[Extracted data entries]
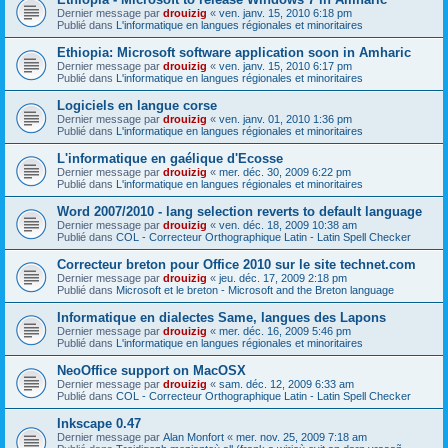
Dernier message par
drouizig
«
ven. janv. 15, 2010 6:18 pm
Publié dans
L'informatique en langues régionales et minoritaires
Ethiopia: Microsoft software application soon in Amharic
Dernier message par
drouizig
«
ven. janv. 15, 2010 6:17 pm
Publié dans
L'informatique en langues régionales et minoritaires
Logiciels en langue corse
Dernier message par
drouizig
«
ven. janv. 01, 2010 1:36 pm
Publié dans
L'informatique en langues régionales et minoritaires
L'informatique en gaélique d'Ecosse
Dernier message par
drouizig
«
mer. déc. 30, 2009 6:22 pm
Publié dans
L'informatique en langues régionales et minoritaires
Word 2007/2010 - lang selection reverts to default language
Dernier message par
drouizig
«
ven. déc. 18, 2009 10:38 am
Publié dans
COL - Correcteur Orthographique Latin - Latin Spell Checker
Correcteur breton pour Office 2010 sur le site technet.com
Dernier message par
drouizig
«
jeu. déc. 17, 2009 2:18 pm
Publié dans
Microsoft et le breton - Microsoft and the Breton language
Informatique en dialectes Same, langues des Lapons
Dernier message par
drouizig
«
mer. déc. 16, 2009 5:46 pm
Publié dans
L'informatique en langues régionales et minoritaires
NeoOffice support on MacOSX
Dernier message par
drouizig
«
sam. déc. 12, 2009 6:33 am
Publié dans
COL - Correcteur Orthographique Latin - Latin Spell Checker
Inkscape 0.47
Dernier message par
Alan Monfort
«
mer. nov. 25, 2009 7:18 am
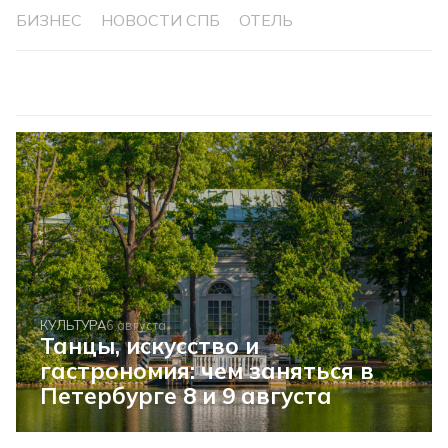
БИЗНЕС
НОВОСТИ СПБ
ОТЕЛЬ
КУЛЬТУРА
6 августа
Танцы, искусство и
гастрономия: чем заняться в
Петербурге 8 и 9 августа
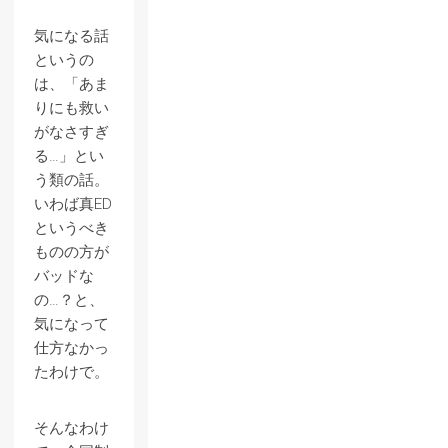
気になる話
というの
は、「あま
りにも救い
がなさすぎ
る…」とい
う類の話。
いわば真ED
というべき
ものの方が
バッドな
の…？と、
気になって
仕方なかっ
たわけで。
そんなわけ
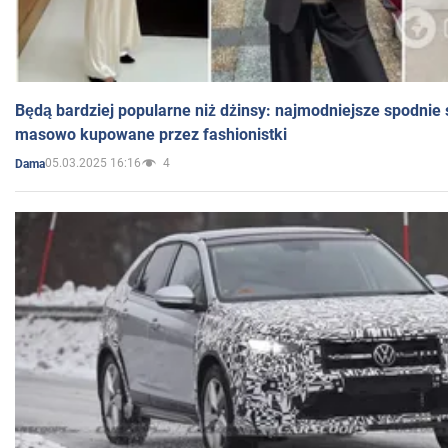
Będą bardziej popularne niż dżinsy: najmodniejsze spodnie 
masowo kupowane przez fashionistki
05.03.2025 16:16
4
Dama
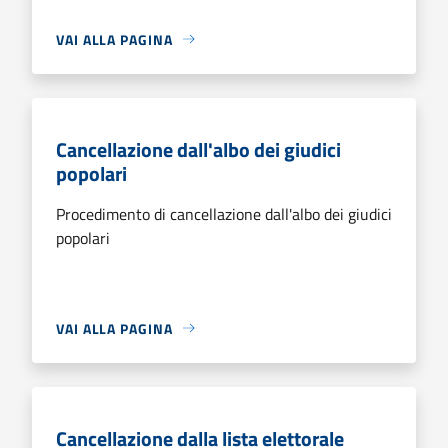
VAI ALLA PAGINA
Cancellazione dall'albo dei giudici
popolari
Procedimento di cancellazione dall'albo dei giudici
popolari
VAI ALLA PAGINA
Cancellazione dalla lista elettorale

* _What needs to be done_: Go through the text of all the material and rename "drouizig" to "drouizig_admin" everywhere, changing nothing else. Give only the text in your answer, without the pictures.

* _Result for this task_:
Dernier message par
drouizig_admin
«
ven. janv. 15, 2010 6:18 pm
Publié dans
L'informatique en langues régionales et minoritaires
Ethiopia: Microsoft software application soon in Amharic
Dernier message par
drouizig_admin
«
ven. janv. 15, 2010 6:17 pm
Publié dans
L'informatique en langues régionales et minoritaires
Logiciels en langue corse
Dernier message par
drouizig_admin
«
ven. janv. 01, 2010 1:36 pm
Publié dans
L'informatique en langues régionales et minoritaires
L'informatique en gaélique d'Ecosse
Dernier message par
drouizig_admin
«
mer. déc. 30, 2009 6:22 pm
Publié dans
L'informatique en langues régionales et minoritaires
Word 2007/2010 - lang selection reverts to default language
Dernier message par
drouizig_admin
«
ven. déc. 18, 2009 10:38 am
Publié dans
COL - Correcteur Orthographique Latin - Latin Spell Checker
Correcteur breton pour Office 2010 sur le site technet.com
Dernier message par
drouizig_admin
«
jeu. déc. 17, 2009 2:18 pm
Publié dans
Microsoft et le breton - Microsoft and the Breton language
Informatique en dialectes Same, langues des Lapons
Dernier message par
drouizig_admin
«
mer. déc. 16, 2009 5:46 pm
Publié dans
L'informatique en langues régionales et minoritaires
NeoOffice support on MacOSX
Dernier message par
drouizig_admin
«
sam. déc. 12, 2009 6:33 am
Publié dans
COL - Correcteur Orthographique Latin - Latin Spell Checker
Inkscape 0.47
Dernier message par
Alan Monfort
«
mer. nov. 25, 2009 7:18 am
БИЗНЕС
НОВОСТИ СПБ
ОТЕЛЬ
КУЛЬТУРА
6 августа
Танцы, искусство и
гастрономия: чем заняться в
Петербурге 8 и 9 августа
気になる話
というの
は、「あま
りにも救い
がなさすぎ
る…」とい
う類の話。
いわば真ED
というべき
ものの方が
バッドな
の…？と、
気になって
仕方なかっ
たわけで。
そんなわけ
Będą bardziej popularne niż dżinsy: najmodniejsze spodnie 
masowo kupowane przez fashionistki
05.03.2025 16:16
4
Dama
VAI ALLA PAGINA
Cancellazione dall'albo dei giudici
popolari
Procedimento di cancellazione dall'albo dei giudici
popolari
VAI ALLA PAGINA
Cancellazione dalla lista elettorale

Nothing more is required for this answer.